Tatsächlich hatte mich Dennis Scheferling vor einem Jahr auf diese Weise geküsst. Er war in einer Klassenstufe über mir gewesen und hatte mich irgendwann auf dem Nachhauseweg schüchtern gefragt, ob ich Lust hätte, mich mit ihm zu Treffen. Ich erinnerte mich daran, wie wir zum Flakensee gefahren waren und auf einer Stoffdecke über seinen Fußballverein geredet hatten. Dabei war er immer näher an mich herangerückt, in der Hoffnung, ich würde seine Unsicherheit nicht bemerken. In einem Moment unangenehmen Schweigens dann hatte er sich vorgebeugt, die Hand sanft an meine Wange gelegt und mich geküsst. Er war nett gewesen, hatte sich um den perfekten Ort gekümmert, mir mit rotem Gesicht gebeichtet, wie hübsch er mich fand. Dehalb dachte ich, es wäre richtig, diesen unschuldigen Kuss, bei dem sich unsere Lippen kaum berührten, zu erwidern. Aber es hatte sich rein gar nichts in mir geregt, auch nicht als wir danach händchenhaltend durch den Sonnenschein spazierten. Einige Wochen darauf zogen die Scheferlings fort und ich war erleichtert, seine Zärtlichkeiten und die Fußballmonologe auf diese unkomplizierte Art losgeworden zu sein.

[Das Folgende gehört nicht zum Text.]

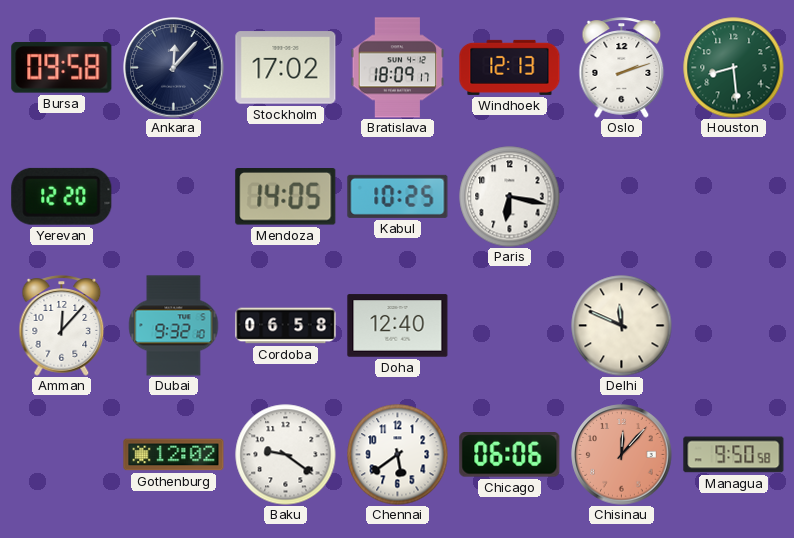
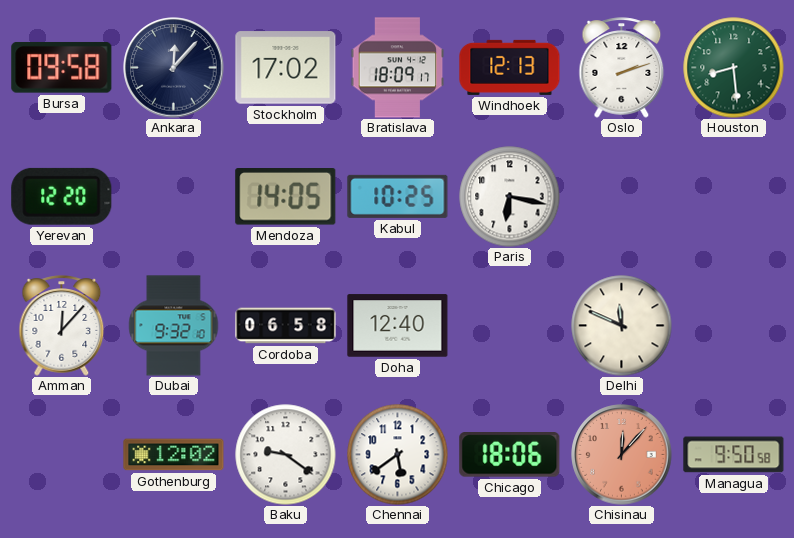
Chicago: 06:06 -> 18:06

„Am Ende ist es nie so, wie man es im Film sieht“, antwortete ich schließlich.
Sie sah mich bestürzt an.
„Aber sicher fühlt es sich genauso an“, sagte sie voller Überzeugung. „Wenn dieser jemand etwas ganz besonders ist und schon, bevor man sich richtig kennenlernt, eine Verbindung besteht. Das spürt man dann einfach.“
Was ein verklärter Blick auf das Leben. Sie tat mir etwas leid, denn ich wusste, dass sie früher oder später von einem Jungen herb enttäuscht werden würde.

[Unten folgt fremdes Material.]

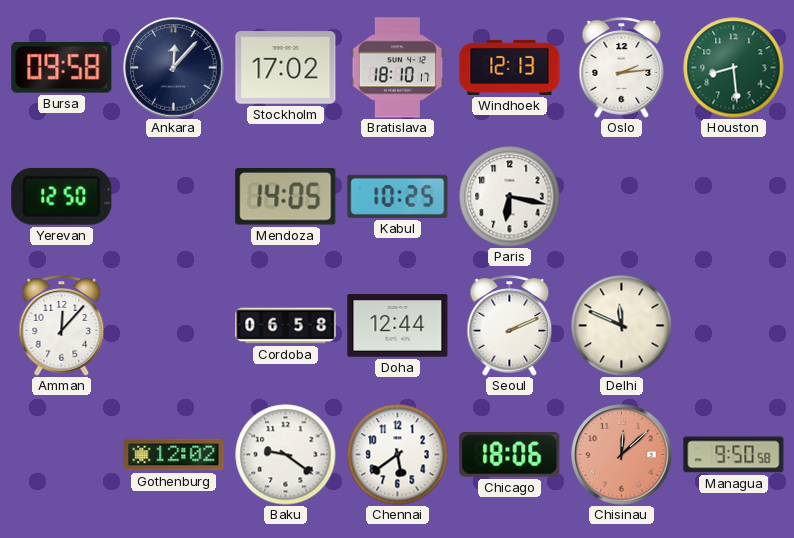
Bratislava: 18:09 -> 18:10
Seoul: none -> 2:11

„Und dieser jemand hat dann auf dich gewartet, so wie du auf ihn.“ Sie sah verträumt in die Leere, während sie sich ihre eigene Romanze vorstellte.
Ich spähte auf mein Handy, in Erwartung, ein Ausrufezeichen erhalten zu haben. Keine Nachricht.
Ob ich auf Chris gewartet hatte, so wie ich es jetzt tat? Oder nur auf irgendwen, der mich aus dem Alltag riss? Und warum hatte er gerade mich vor zwei Wochen ausgesucht, um in die Fabrik einzubrechen? Weil ich ihn beim Supermarkt vor schlimmerem bewahrte? Er sagte, ich sei wie diese Bonbons, die sich zunächst süßlich leicht anfühlten bis sie einem die Zunge verbrannten. Aber was bedeutete das schon?
Verärgert steckte ich das Handy wieder ein. Lena-Marie hatte mir mit ihrem Gefasel gehörig die Stimmung vermiest.